Update and solve the model

    x = MOI.add_variables(model, 2)
    c = MOI.add_constraint(model, ...)
    
    MOI.optimize!(model)

Finally differentiate the model (primal and dual variables specifically) to obtain product of jacobians with respect to problem parameters and a backward pass vector. Currently DiffOpt supports two backends for differentiating a model:

  1. To differentiate Convex Quadratic Program

\[\begin{align*} & \min_{x \in \mathbb{R}^n} & \frac{1}{2} x^T Q x + q^T x & \\ & \text{s.t.} & A x = b \qquad & b \in \mathbb{R}^m \\ & & G x \leq h \qquad & h \in \mathbb{R}^p \end{align*}\]

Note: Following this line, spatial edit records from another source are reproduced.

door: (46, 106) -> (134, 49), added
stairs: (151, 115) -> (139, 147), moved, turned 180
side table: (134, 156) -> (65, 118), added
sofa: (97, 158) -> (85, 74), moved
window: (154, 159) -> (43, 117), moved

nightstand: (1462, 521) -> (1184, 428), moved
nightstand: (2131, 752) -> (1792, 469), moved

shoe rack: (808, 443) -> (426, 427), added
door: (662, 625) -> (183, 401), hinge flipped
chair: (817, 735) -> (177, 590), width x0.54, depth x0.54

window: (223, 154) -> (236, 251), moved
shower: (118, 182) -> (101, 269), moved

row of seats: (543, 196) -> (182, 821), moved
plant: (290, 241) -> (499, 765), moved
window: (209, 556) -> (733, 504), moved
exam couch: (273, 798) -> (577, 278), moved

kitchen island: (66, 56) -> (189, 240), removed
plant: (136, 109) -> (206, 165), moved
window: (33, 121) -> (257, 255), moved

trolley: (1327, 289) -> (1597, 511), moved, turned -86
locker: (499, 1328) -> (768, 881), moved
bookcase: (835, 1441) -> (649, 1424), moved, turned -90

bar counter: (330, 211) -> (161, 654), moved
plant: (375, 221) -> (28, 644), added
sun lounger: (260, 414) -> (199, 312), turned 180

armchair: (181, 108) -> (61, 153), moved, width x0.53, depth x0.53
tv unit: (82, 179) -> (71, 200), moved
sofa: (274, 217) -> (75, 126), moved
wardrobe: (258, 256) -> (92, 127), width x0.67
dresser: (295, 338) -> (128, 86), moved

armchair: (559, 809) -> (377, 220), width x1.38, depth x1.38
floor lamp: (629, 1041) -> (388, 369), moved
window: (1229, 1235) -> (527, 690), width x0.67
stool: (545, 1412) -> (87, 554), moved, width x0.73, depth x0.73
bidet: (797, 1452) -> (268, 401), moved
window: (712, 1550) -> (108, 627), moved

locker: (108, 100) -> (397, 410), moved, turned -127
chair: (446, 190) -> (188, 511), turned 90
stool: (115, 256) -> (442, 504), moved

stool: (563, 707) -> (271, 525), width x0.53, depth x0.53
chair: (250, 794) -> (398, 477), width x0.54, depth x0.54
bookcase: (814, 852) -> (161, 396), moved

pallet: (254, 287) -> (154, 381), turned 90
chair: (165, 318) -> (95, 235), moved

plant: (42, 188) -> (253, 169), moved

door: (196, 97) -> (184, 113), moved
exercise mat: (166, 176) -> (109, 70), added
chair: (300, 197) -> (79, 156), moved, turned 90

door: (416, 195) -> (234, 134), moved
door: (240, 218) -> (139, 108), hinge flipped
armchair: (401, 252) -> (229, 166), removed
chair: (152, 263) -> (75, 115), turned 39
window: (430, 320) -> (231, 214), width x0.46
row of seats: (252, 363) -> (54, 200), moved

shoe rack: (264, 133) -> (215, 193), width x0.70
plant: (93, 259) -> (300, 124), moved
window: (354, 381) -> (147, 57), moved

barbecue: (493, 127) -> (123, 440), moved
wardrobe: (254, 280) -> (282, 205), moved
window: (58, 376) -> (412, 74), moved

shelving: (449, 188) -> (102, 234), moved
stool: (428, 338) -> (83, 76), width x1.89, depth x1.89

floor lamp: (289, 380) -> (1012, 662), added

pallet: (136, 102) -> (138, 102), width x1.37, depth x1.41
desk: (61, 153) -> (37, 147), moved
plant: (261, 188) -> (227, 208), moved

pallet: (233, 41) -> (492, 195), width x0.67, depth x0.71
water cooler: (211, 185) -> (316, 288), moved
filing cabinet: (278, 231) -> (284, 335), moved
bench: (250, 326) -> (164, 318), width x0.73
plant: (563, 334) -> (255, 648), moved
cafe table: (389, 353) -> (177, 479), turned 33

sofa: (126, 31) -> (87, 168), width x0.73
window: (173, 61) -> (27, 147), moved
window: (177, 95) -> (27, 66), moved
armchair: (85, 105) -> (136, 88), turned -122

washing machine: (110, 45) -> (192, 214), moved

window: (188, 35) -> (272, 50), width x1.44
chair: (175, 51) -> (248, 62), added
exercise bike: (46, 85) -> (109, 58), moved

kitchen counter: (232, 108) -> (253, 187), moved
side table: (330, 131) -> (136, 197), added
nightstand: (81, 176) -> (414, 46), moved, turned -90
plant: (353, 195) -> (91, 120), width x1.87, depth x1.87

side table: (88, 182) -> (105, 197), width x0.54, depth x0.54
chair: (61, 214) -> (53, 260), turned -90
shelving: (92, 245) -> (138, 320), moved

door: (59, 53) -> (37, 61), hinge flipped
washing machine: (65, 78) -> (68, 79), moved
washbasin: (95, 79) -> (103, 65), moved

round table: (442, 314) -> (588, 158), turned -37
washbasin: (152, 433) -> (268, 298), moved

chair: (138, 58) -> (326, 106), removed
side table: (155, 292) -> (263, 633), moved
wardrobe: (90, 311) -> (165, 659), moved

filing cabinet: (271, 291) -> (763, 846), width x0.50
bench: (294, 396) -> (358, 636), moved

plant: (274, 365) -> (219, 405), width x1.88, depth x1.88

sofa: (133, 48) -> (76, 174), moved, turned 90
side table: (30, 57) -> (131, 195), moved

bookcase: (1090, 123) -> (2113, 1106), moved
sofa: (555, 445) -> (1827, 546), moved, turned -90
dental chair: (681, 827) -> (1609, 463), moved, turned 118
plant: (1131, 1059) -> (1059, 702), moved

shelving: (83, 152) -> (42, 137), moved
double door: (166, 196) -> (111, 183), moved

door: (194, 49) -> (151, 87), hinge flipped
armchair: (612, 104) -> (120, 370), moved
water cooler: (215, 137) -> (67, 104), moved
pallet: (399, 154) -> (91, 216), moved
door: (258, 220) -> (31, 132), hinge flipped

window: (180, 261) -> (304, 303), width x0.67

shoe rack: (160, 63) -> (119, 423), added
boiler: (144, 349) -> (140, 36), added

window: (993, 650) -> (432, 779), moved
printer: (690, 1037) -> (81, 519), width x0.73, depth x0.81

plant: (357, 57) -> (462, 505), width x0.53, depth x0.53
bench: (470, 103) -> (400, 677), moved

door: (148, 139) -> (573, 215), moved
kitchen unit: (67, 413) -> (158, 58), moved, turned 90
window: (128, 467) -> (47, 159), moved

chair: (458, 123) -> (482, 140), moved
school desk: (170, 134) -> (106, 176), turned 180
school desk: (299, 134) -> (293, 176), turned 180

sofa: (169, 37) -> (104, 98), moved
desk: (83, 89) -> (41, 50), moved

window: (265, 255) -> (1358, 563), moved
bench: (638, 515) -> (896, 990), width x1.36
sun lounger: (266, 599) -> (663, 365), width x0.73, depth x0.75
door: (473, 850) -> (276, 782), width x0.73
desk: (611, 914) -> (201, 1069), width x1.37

we can use the backward method

MOI.set.(model,
    DiffOpt.BackwardInVariablePrimal(), x, ones(2))
DiffOpt.backward(model)
grad_obj = MOI.get(model, DiffOpt.BackwardOutObjective())
grad_con = MOI.get.(model, DiffOpt.BackwardOutConstraint(), c)
  1. To differentiate convex conic program

\[\begin{align*} & \min_{x \in \mathbb{R}^n} & c^T x \\ & \text{s.t.} & A x + s = b \\ & & b \in \mathbb{R}^m \\ & & s \in \mathcal{K} \end{align*}\]

we can use the forward method with perturbations in matrices A, b, c

using LinearAlgebra # for `⋅`
MOI.set(model, DiffOpt.ForwardInObjective(), ones(2) ⋅ MOI.SingleVariable.(x))
DiffOpt.forward(model)
grad_x = MOI.get.(model, DiffOpt.ForwardOutVariablePrimal(), x)